The light is incident normally on a diffraction grating.
The diffraction maxima for the two wavelengths overlap only at an angle of 31° from the direction of the incident light beam.
What could be the line spacing of the diffraction grating?

Two different wavelengths (420 nm and 630 nm) produce maxima at the same angle (31°), so we find integers n₁, n₂ such that: `n_1 xx lambda_1 = n_2 xx lambda_2 = d xx sin theta`

Let’s test the lowest possible integer ratio: 

`630 / 420 = 3 / 2 => n_1 = 2, n_2 = 3`

`d = (2 xx 630) / sin(31^@) approx 2446 " nm" = 2.4 " "mu m`

Light of wavelength `5.4 × 10⁻⁷` m is incident normally on a diffraction grating.
The separation between adjacent lines in the grating is `2.0 × 10⁻⁶ " m"`. The light that emerges from the grating falls on a semicircular screen, as shown in the view from above.
The grating is at the centre of the semicircle, and the lines of the grating are vertical.
How many bright dots are formed on the screen?

$`\theta \; \le \; 90^\circ `$ since light can't diffract beyond this angle (semicircular screen).

Solve for the maximum order $n$ where$`sin\theta \; \le \; 1`$:

`n <= d / lambda = (2.0 xx 10^-6) / (5.4 xx 10^-7) approx 3.7`

So the maximum integer order is `3`;  `n=0, ±1, ±2, ±3`
This gives 7 total bright spots.

The diagram shows a diffraction grating and a monochromatic source of light with wavelength.What happens to the angle of diffraction when the wavelength of light is increased, but all the other equipment remains the same?
A. The angle of diffraction remains the same.
B. The angle of diffraction is decreased.
C. The angle of diffraction is increased.
D. There is not enough information to know what will happen.

Answer: C
A. Incorrect: The angle of diffraction increases, so does not remain the same.
B. Incorrect: the angle of diffraction increases, so does not decrease.
C. Correct:
When the wavelength of the light is increased, it must diffract through a gap that is much smaller in relation to its length.
This means it “bends” or diffracts more, creating a larger angle of diffraction θ. This can also be seen from the diffraction grating equation. Sinθ is directly proportional to λ. This means that if λ increases then so does sinθ. If sinθ is increasing then so is θ.
D. Incorrect:  There is enough information to know that the angle of diffraction will increase because of an increase in wavelength λ.

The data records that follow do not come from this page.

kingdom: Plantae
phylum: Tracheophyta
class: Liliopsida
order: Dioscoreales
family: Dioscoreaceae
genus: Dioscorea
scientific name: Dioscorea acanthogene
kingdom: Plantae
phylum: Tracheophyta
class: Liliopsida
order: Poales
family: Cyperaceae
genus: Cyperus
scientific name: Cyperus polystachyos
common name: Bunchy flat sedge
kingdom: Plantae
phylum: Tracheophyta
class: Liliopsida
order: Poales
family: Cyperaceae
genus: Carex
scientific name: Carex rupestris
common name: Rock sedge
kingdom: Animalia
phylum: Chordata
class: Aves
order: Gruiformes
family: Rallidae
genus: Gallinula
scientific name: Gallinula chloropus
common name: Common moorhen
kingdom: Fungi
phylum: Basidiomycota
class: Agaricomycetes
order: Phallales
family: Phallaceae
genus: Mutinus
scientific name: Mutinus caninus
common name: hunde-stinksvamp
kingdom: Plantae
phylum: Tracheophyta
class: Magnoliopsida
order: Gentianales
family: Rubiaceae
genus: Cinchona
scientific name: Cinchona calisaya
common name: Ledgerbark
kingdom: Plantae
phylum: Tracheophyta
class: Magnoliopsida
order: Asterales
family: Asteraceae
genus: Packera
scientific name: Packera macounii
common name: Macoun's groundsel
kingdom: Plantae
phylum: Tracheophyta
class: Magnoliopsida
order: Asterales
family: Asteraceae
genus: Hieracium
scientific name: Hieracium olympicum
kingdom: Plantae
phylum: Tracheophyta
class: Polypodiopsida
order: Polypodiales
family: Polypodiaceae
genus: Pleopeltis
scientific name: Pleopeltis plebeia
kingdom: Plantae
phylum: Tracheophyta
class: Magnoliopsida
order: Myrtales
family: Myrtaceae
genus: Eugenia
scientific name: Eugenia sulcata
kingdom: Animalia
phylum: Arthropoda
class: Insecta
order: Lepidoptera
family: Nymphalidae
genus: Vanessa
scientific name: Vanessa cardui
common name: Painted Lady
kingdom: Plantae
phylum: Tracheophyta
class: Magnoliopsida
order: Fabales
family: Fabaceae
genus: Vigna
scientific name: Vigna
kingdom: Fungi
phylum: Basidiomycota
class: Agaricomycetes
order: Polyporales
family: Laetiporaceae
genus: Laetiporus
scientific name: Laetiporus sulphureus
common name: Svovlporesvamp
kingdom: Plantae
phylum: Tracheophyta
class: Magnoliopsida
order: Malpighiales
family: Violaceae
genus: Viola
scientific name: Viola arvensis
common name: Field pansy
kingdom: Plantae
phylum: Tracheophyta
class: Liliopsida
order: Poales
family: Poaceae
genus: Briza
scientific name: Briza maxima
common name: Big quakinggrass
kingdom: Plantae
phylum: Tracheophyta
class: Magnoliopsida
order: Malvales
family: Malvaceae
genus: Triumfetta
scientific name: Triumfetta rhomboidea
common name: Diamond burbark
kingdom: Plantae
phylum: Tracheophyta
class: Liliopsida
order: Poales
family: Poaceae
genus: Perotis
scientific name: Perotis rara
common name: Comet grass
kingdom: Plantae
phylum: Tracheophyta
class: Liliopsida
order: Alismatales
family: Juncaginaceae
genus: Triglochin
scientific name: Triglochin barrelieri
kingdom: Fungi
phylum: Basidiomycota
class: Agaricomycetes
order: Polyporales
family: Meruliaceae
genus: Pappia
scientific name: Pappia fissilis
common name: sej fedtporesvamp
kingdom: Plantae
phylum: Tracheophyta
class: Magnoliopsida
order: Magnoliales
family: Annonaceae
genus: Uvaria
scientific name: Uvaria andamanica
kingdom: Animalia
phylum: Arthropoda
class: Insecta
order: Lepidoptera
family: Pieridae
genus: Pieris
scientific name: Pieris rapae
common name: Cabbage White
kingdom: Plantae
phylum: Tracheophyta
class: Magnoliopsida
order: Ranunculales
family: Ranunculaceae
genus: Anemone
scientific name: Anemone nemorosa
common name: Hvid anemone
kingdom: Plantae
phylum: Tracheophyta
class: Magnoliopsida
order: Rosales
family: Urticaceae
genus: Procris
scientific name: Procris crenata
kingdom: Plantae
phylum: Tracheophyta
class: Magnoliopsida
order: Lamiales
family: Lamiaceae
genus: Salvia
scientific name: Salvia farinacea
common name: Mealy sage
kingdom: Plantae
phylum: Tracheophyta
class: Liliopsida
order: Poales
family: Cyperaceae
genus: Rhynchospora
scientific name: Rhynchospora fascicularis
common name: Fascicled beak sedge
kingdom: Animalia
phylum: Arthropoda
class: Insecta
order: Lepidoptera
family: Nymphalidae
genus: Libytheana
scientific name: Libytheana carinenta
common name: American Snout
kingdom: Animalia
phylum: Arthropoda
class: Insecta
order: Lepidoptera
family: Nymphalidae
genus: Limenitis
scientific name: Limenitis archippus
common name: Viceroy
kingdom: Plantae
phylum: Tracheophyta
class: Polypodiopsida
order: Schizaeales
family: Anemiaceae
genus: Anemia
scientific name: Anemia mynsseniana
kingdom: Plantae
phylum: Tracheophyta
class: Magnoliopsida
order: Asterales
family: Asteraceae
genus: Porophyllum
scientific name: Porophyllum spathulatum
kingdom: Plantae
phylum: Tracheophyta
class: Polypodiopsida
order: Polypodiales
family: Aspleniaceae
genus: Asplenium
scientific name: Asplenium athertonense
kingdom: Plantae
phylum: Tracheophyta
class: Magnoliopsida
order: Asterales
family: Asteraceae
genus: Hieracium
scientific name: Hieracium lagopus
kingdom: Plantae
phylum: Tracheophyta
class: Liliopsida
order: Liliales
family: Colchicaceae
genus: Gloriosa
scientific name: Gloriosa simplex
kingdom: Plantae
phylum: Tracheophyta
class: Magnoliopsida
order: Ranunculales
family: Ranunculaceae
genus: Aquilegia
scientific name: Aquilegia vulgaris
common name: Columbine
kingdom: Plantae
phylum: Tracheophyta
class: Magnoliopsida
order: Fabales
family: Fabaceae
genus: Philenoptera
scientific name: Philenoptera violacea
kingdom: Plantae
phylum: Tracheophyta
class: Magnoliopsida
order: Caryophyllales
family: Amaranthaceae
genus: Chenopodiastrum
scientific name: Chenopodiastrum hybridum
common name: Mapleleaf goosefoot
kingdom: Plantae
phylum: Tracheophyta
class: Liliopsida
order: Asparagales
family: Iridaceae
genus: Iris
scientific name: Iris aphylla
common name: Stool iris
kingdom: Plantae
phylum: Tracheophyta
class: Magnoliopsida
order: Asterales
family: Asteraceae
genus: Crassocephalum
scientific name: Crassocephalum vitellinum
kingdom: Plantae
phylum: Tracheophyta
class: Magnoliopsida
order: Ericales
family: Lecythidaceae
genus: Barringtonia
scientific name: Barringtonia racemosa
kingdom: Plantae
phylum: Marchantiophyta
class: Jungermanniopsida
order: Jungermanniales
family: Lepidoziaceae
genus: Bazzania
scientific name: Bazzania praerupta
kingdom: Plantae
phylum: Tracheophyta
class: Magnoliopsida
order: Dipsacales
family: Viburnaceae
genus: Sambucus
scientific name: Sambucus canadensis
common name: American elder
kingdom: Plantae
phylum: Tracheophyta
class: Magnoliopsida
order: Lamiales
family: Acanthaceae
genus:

What is a diffraction grating?
A. Two slits created as two gaps within a material through which waves can be diffracted.
B. A plate consisting of a very large number of parallel, identical, closely-spaced slits.
C. A circular aperture through which light can be diffracted and then images resolved.
D. A photographic filter that allows light in only one plane to pass through.

Answer: B
Diffraction gratings are made up of hundreds of slits per mm of their width.
The slits must all be: In the same direction (therefore parallel to each other), having the same width and height (identical to each other), very close together.

A beam of monochromatic light with a wavelength of 690 nm is directed at a diffraction grating with 300 lines per mm as shown in the diagram.This set up produces a series of maxima on the screen, what is the greatest number of maxima that can be observed?

Slit separation: `d = 1 / 300 = 3.33 xx 10^-3 " mm" = 3.33 xx 10^-6 " m"`

`n = (d xx sin theta) / lambda = ((3.33 xx 10^-6) xx sin 90^@^) / (690 xx 10^-9) = 4.8`

This means, the 4th bright fringe can be observed but not the 5th bright fringe.
Since 4.8 < 5, there are 4 bright fringes on the other side and one central fringe.
The total number of fringes`= 4 + 1 + 4 = 9`.